How to start to make friends – Many students, when they first go to university complain about having the same conversation over and over and that they are bored with it and long to have something more meaningful. I agree small talk can be quite tedious, but it is a necessary social skill and it has to happen as the first stage in filtering out potential friends and finding common ground. During small talk we are exchanging all kinds of information about ourselves, not just factual information about home, family, subject choice etc, but information about the kind of person we are. Without even trying to, we are assessing whether this person is interested in us, whether they share our values, our humour; are they a good listener, do we feel comfortable with them? Once we have had the first conversation we don’t need to do it again with that person. Next time, if you didn’t feel a good connection you might keep it brief and move on. But if you both liked each other during the small talk bit, the conversation can move on to something a little more personal, interests, favourite music, food, relationships, then maybe one of you will suggest meeting for coffee, or going to the library after the lecture. This is how we socialise as humans. At school we are pushed together by adults so it takes less work, but at university you are in the driving seat and this can be both exciting and scary at the same time! When confronted with change we go through a process of gradually adapting, it doesn’t happen overnight.

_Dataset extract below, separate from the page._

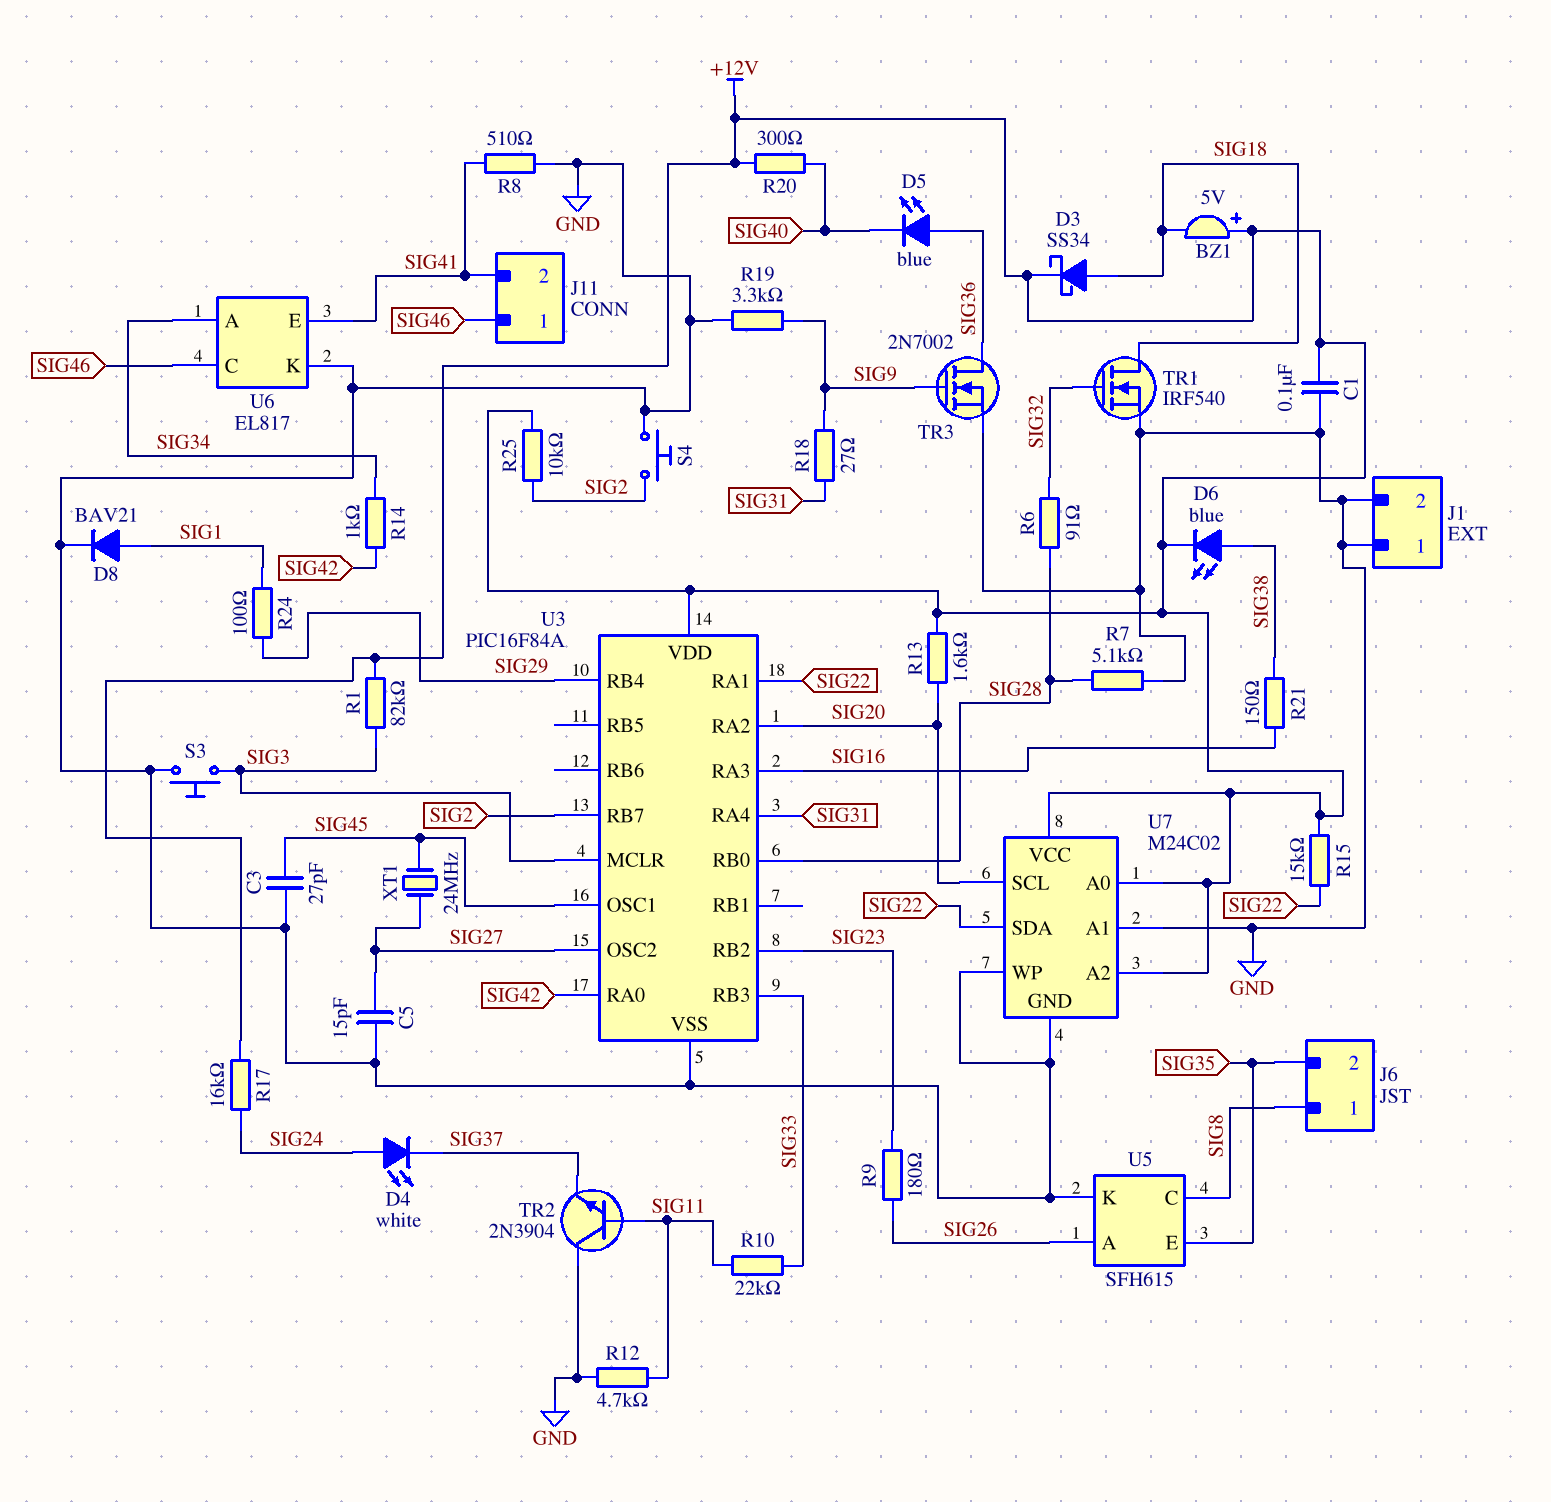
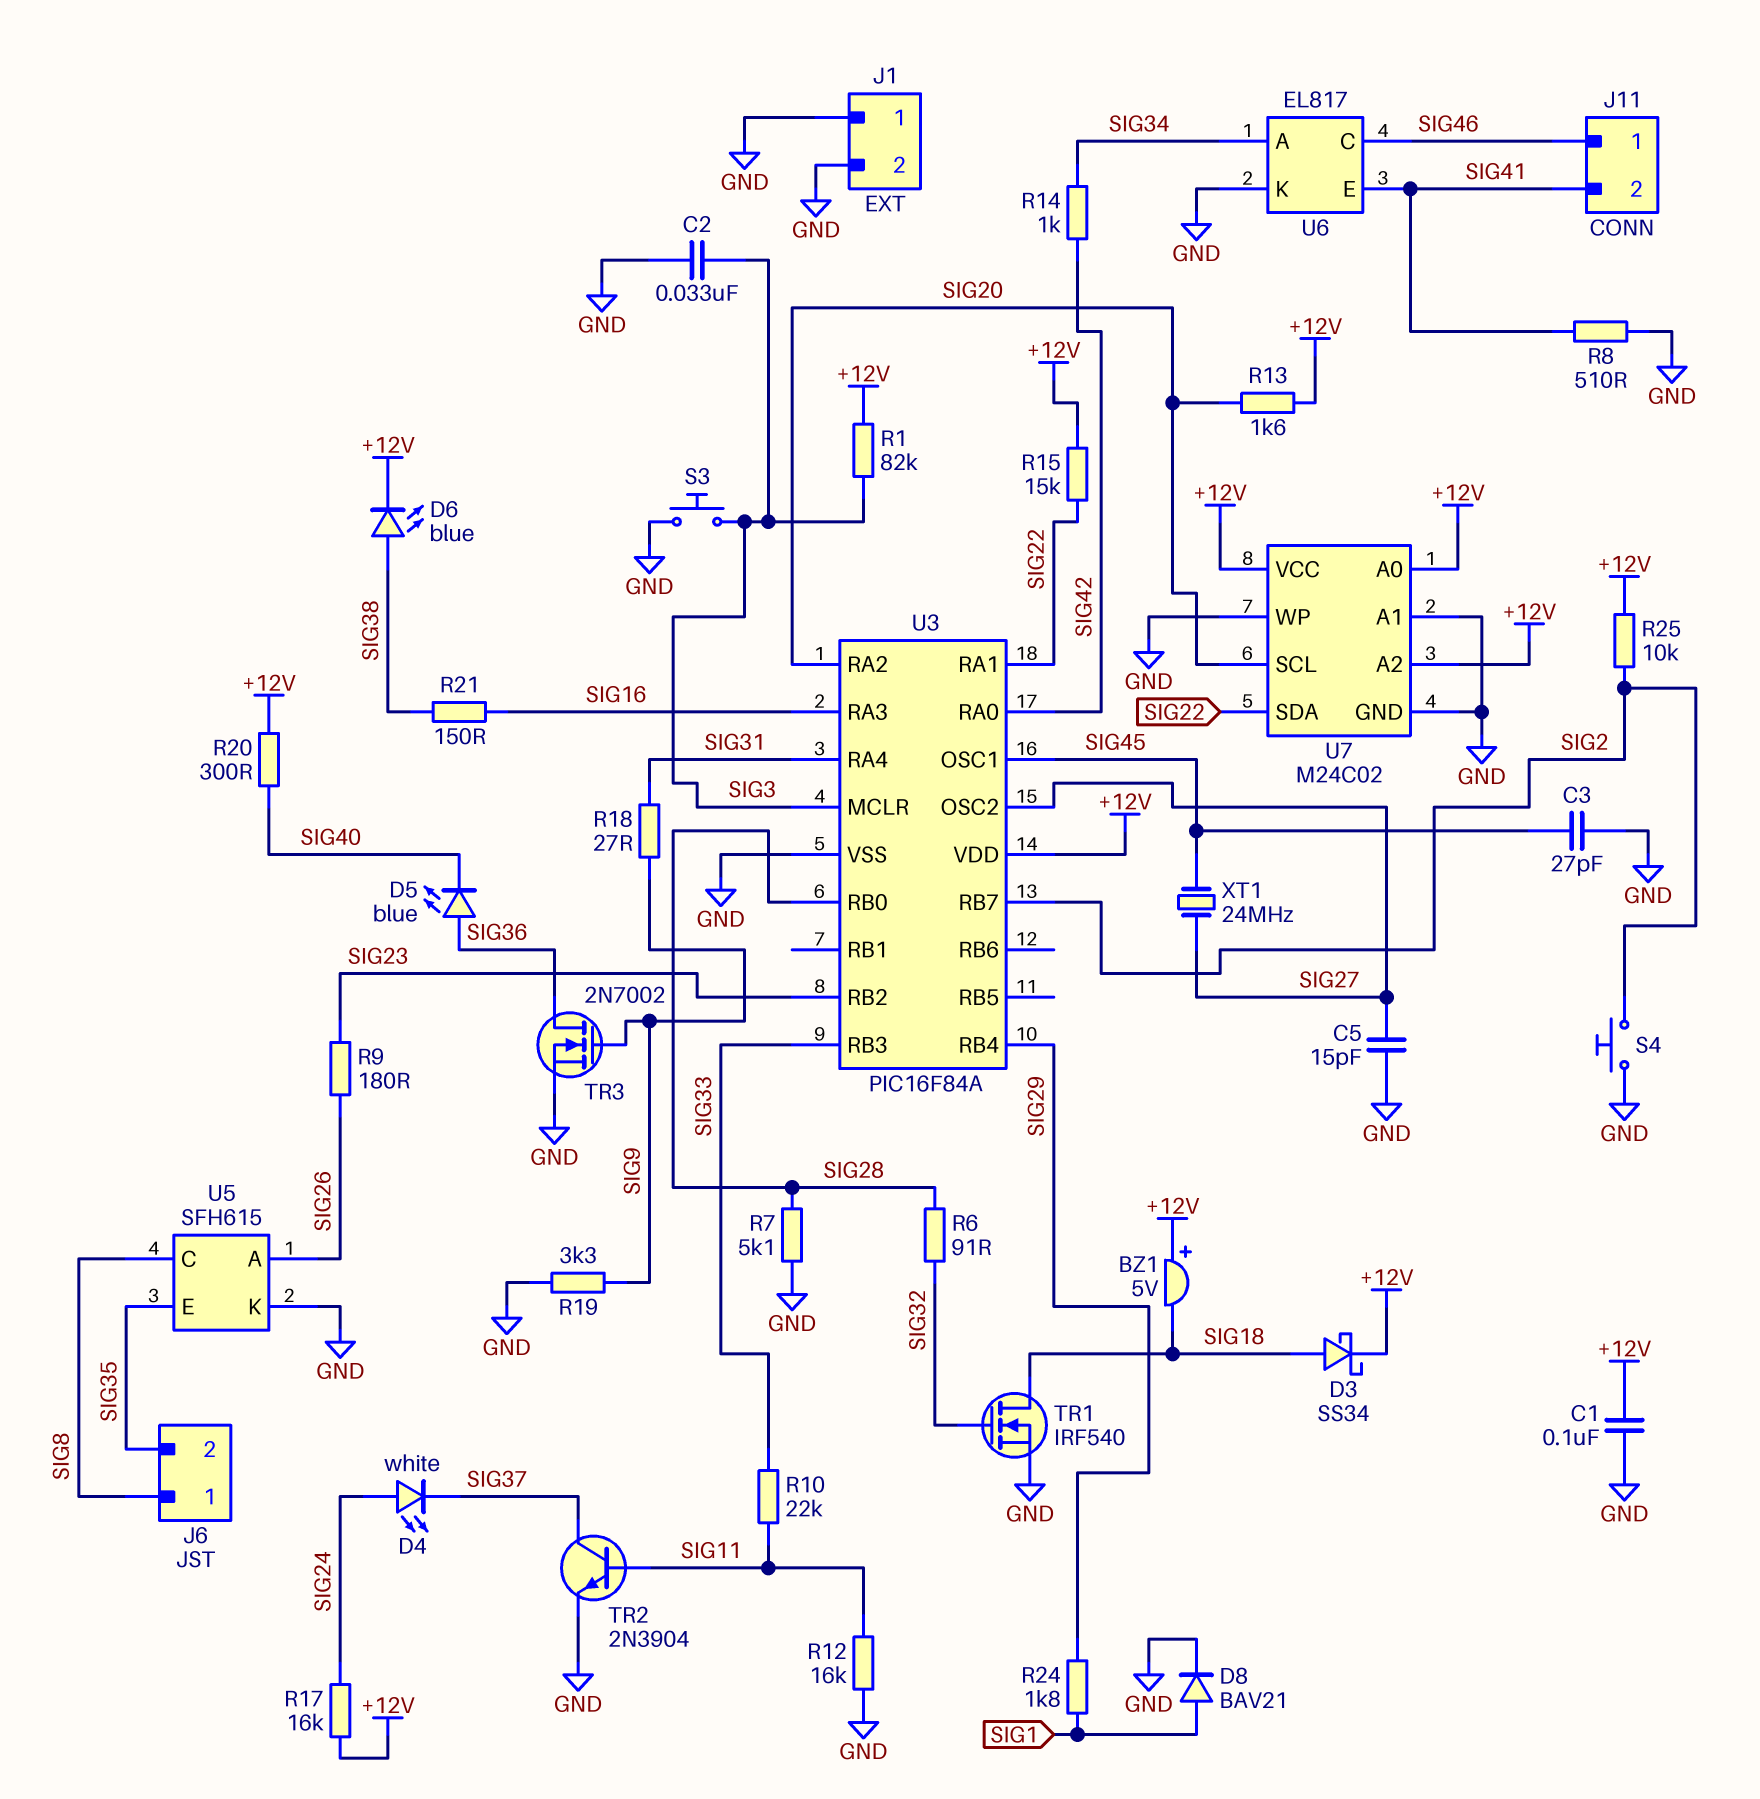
C2: none -> 33nF (GND, SIG3)
R12: 4.7k (GND, SIG11) -> 16k (GND, SIG11)
R24: 100 (SIG1, SIG29) -> 1.8k (SIG1, SIG29)
TR2: NPN 2N3904 (B SIG11, C GND, E SIG37) -> NPN 2N3904 (B SIG11, C SIG37, E GND)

Being shy when you start university at 18 or 19 does not mean that’s how you will always be. Many confident, outgoing adults were once shy and inhibited young people. University life offers many challenges and opportunities for you to grow and change. All students believe that everyone else is doing better than they are, are more confident, academically capable and socially skilled, but scratch the surface and you will find that many share the same anxieties. Confidence comes about by the accumulation of experiences where you face situations outside of your comfort zone and survive them.


How Can We Help Our Children?

There is a saying that a parent can only ever be as happy as their unhappiest child (however old that child might be) and this will resonate with many of us. Is it any wonder then that when asked what we want for our children we say “I just want them to be happy” and we say this to them too.